- _Problem details_:
Using the entries below, restate word for word only the lines from the one with "napkin holder: none" to the final line, leaving the pictures out.

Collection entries
* * *

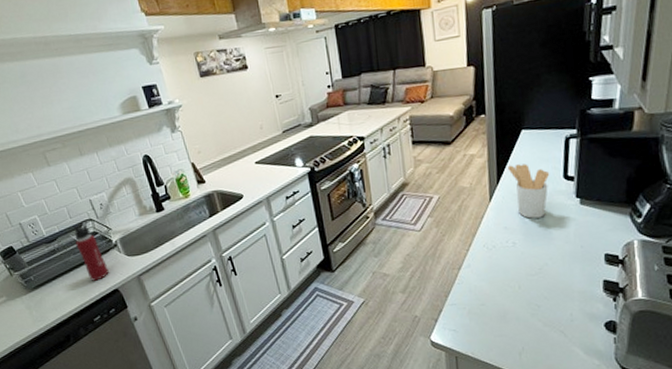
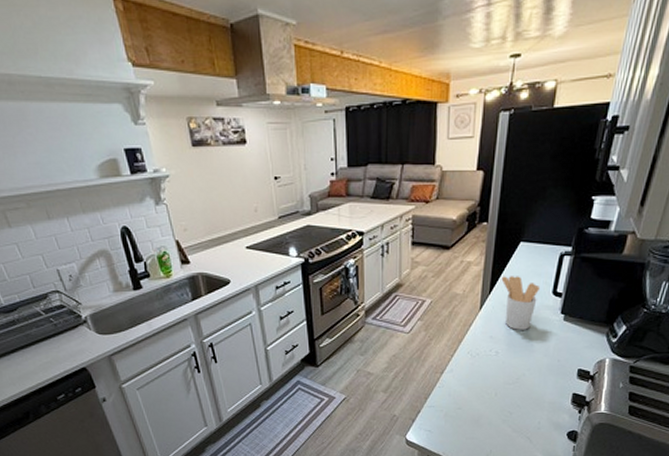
water bottle: present [73,219,109,281] -> none [37,291,76,357]

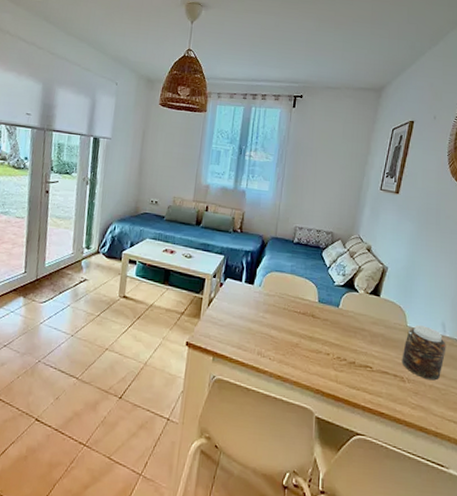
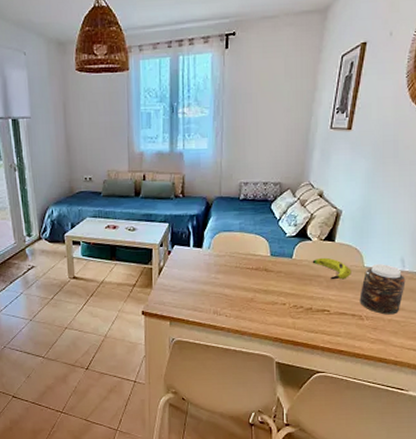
banana: none [357,311,395,337] -> present [312,257,351,280]

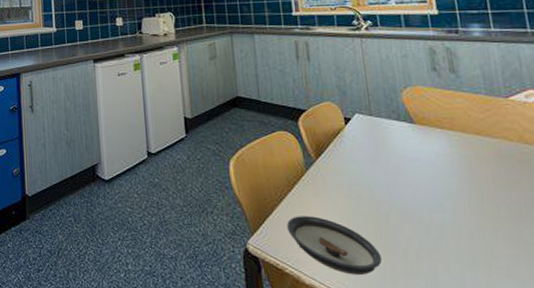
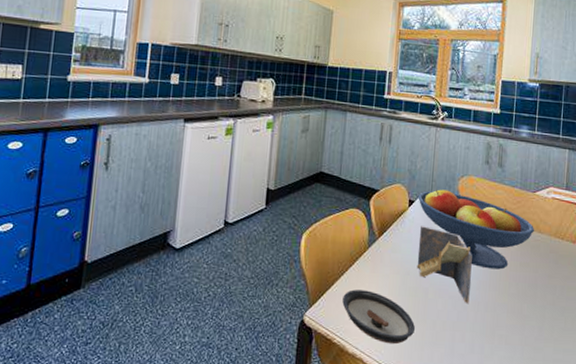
fruit bowl: none [354,103,519,189] -> present [418,189,535,270]
napkin holder: none [365,145,446,229] -> present [416,226,472,303]

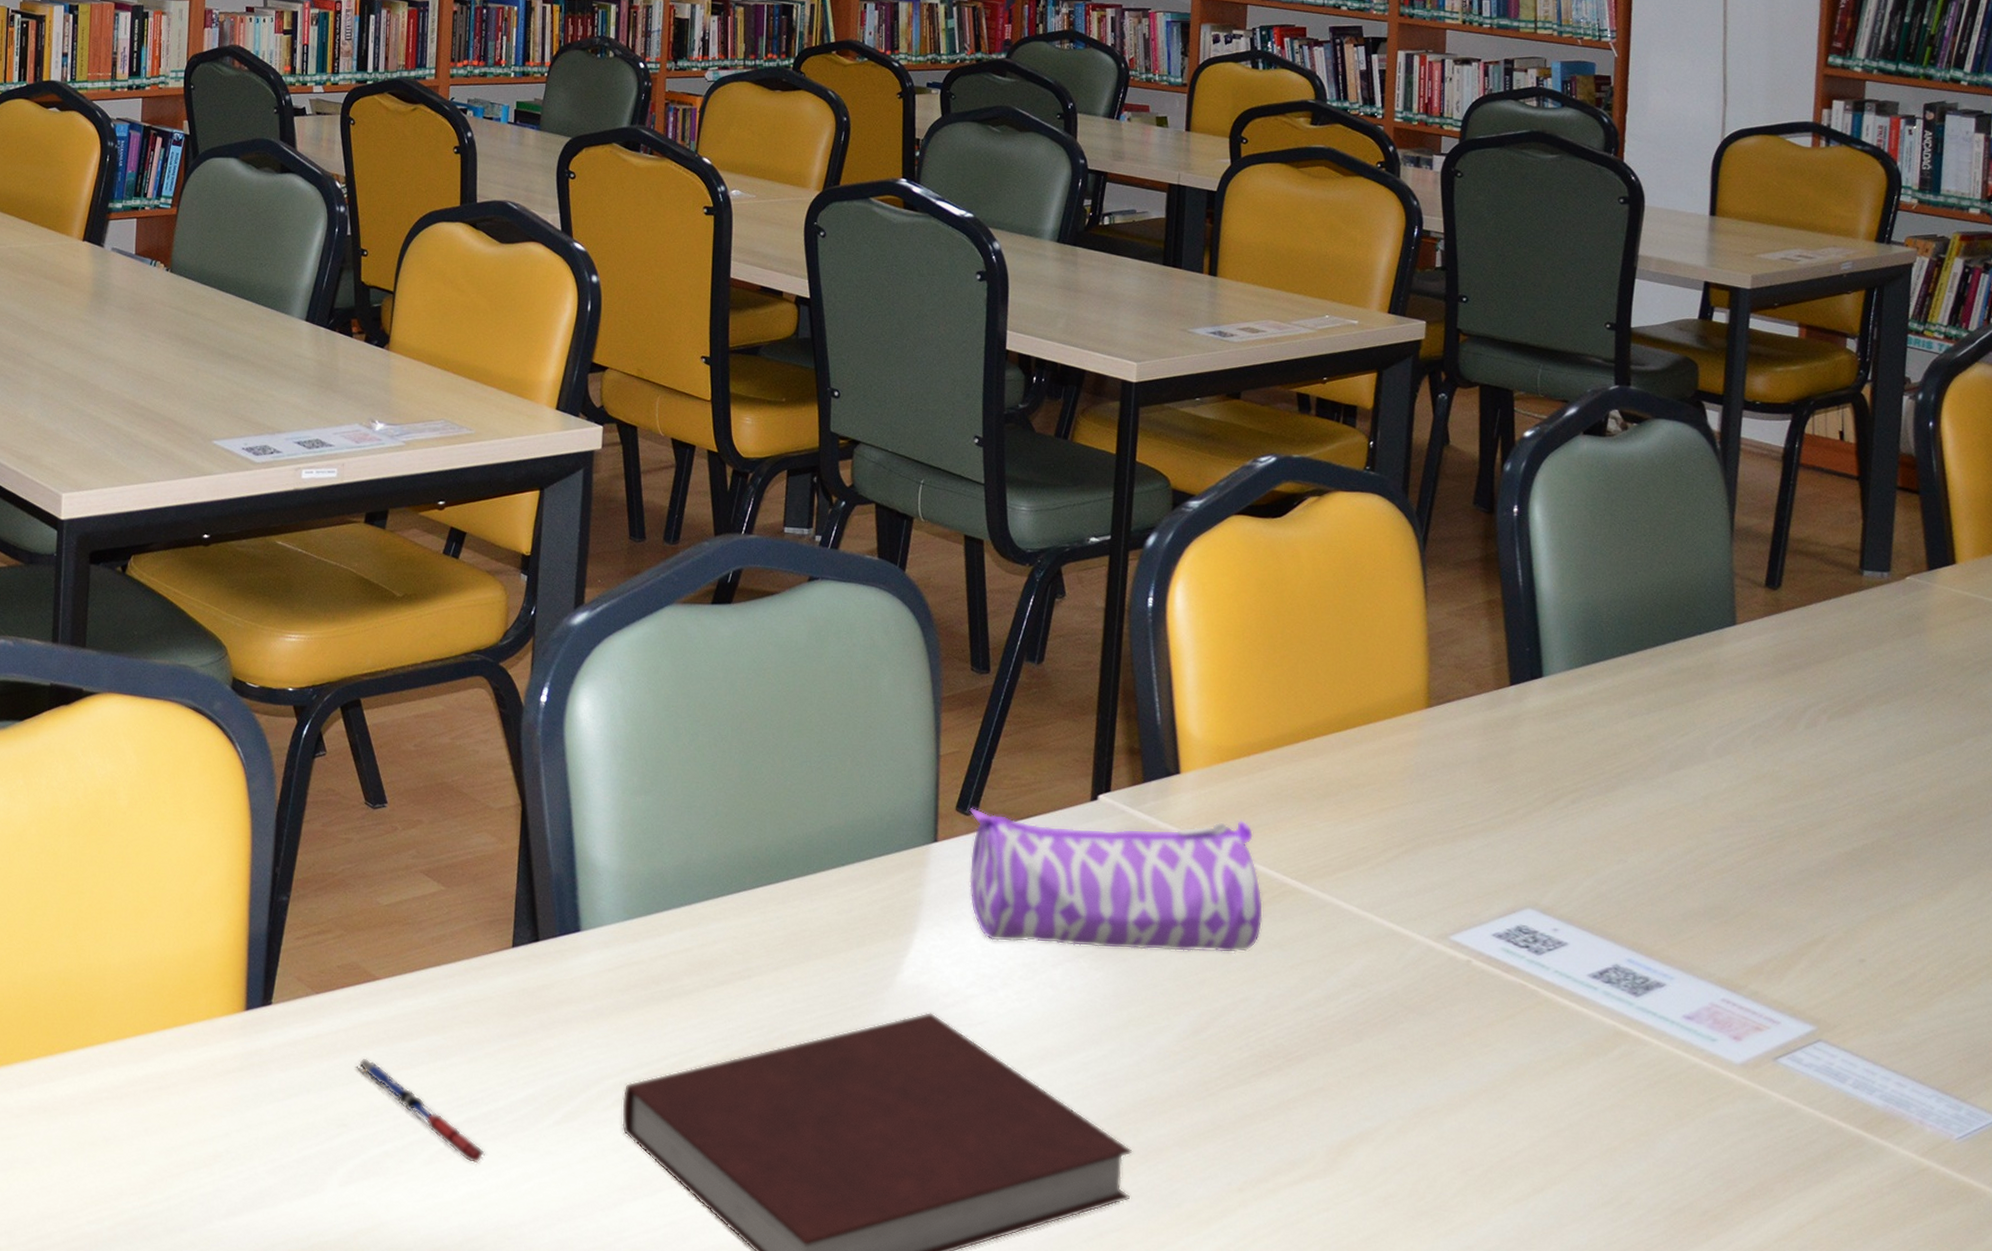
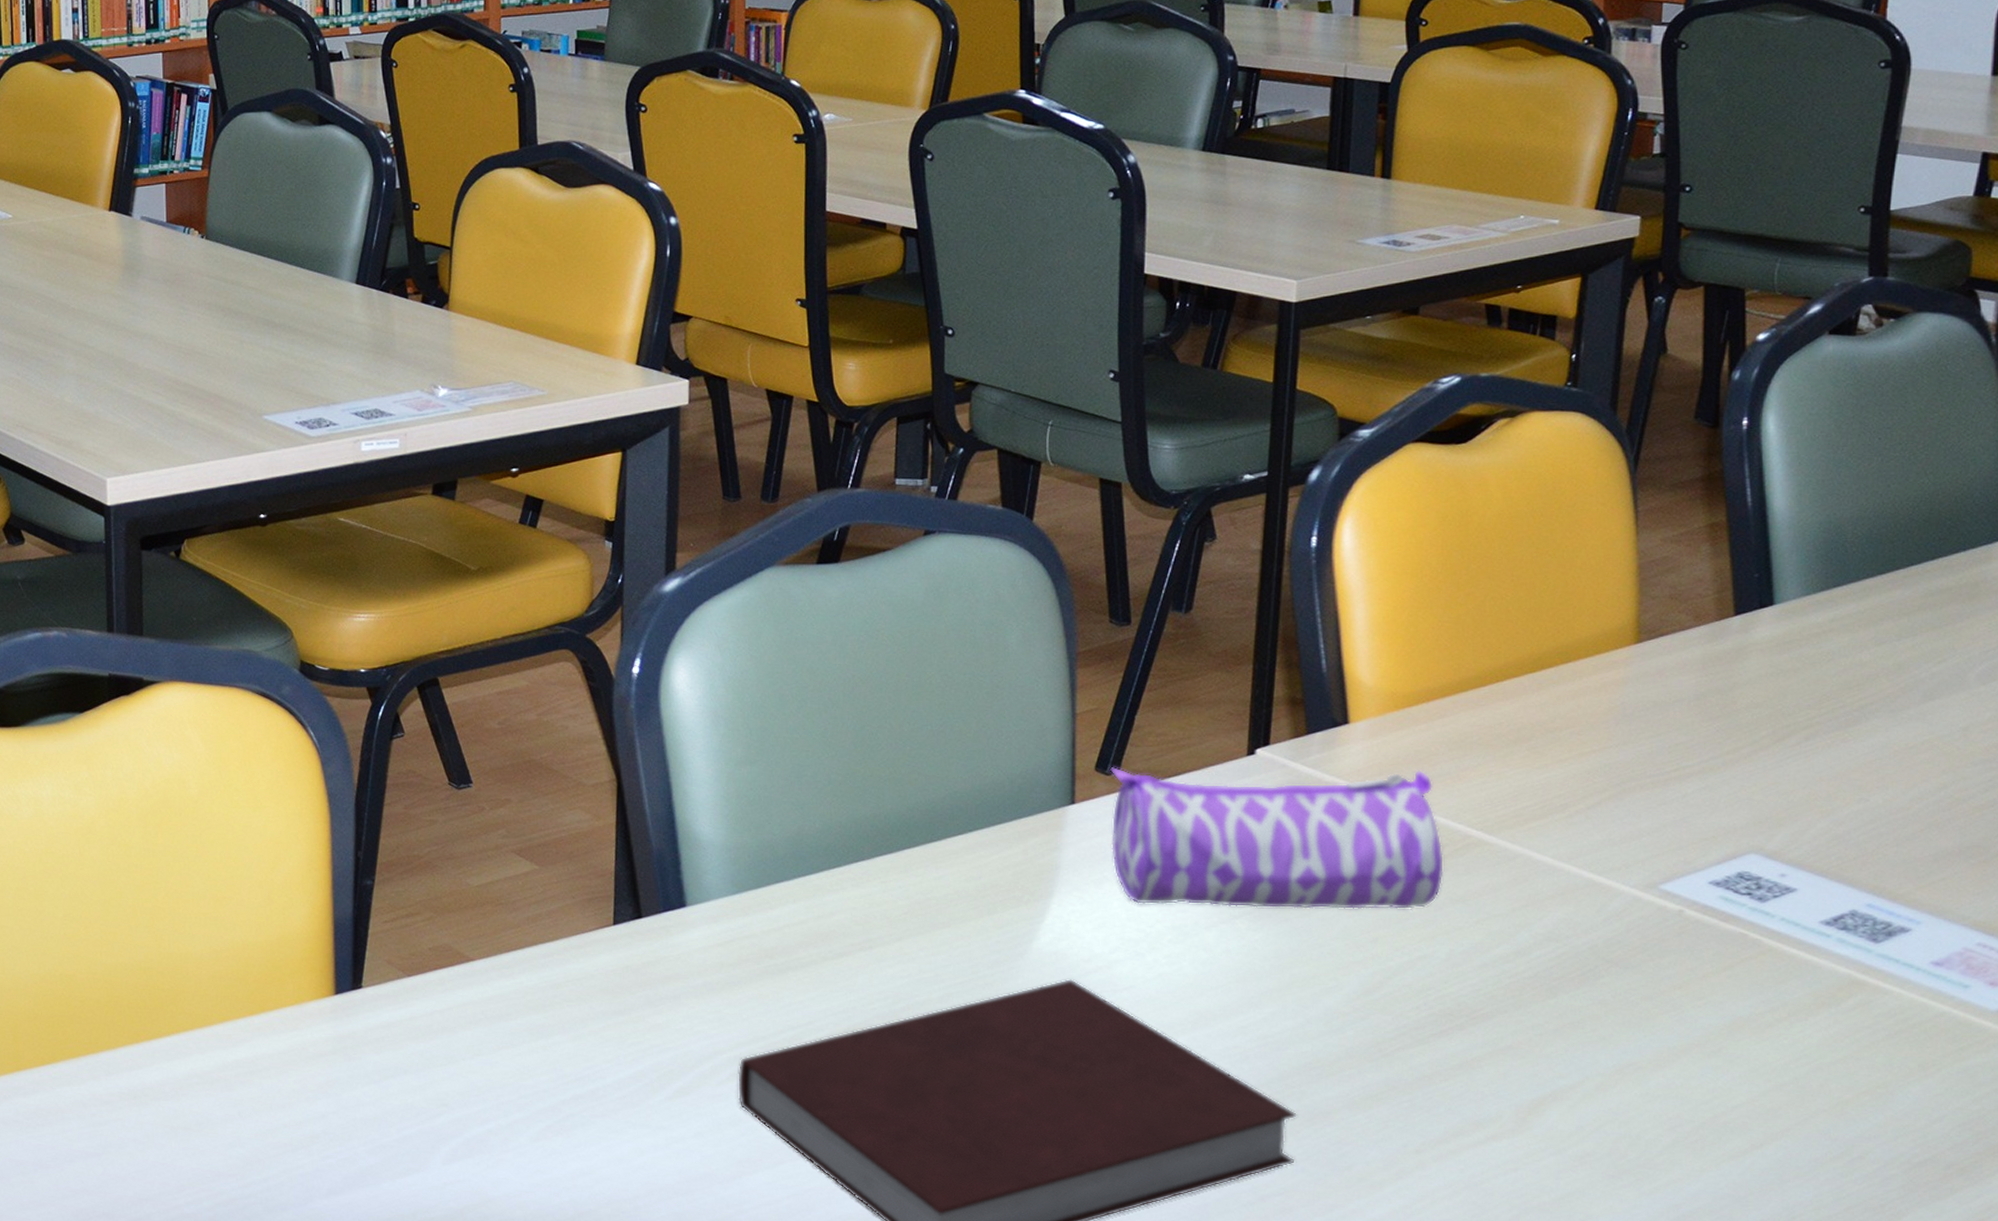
pen: present [357,1058,485,1164] -> none [455,1038,594,1140]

* * *

- _Finished exercise_:
napkin holder: none [365,145,446,229] -> present [416,226,472,303]

pen: present [357,1058,485,1164] -> none [455,1038,594,1140]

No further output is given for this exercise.